A chill settled in Astrid’s heart. She crossed the line that loomed ever since her recruitment. Unavoidable, but treacherously irrevocable.
She’d officially become a killer.
“At the prison… I knew we were slaying people,” Astrid finally shared. “I wasn’t blind. Even then, my part was almost entirely support. But it still felt defensive. Like we had no choice.
“This was different. I chose to kill him. Myself. I wanted it to be me.”
“Yes. Someone who wanted to harm you, someone who harmed your team. And you did it with your weapon, not your power. As a solider, not a Channeler.”
They both stood, too restless to sit or settle. But they drank and met one another eye to eye.

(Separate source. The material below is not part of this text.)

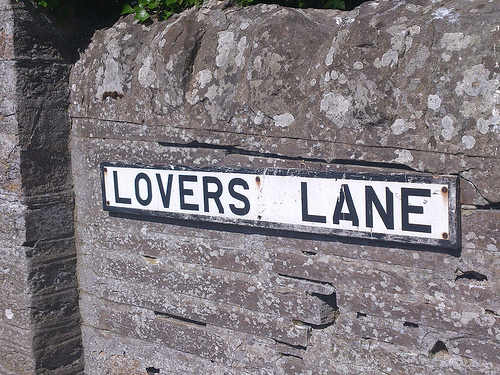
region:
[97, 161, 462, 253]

“Hale… there’s something about being on a team like this that you need to understand,” the captain continued when Astrid didn’t respond. “If it had been you executed instead of him, every man and woman on this crew would have responded the same way you did. Exacted retribution. Felt the loss you’re feeling.
“This,” he paused and swirled his beverage in deep thought, “this is the part of being a team I wanted to impress upon you when I recruited you. But you can never be ready for it. And I could never have described it in full. There are no words for what this is.”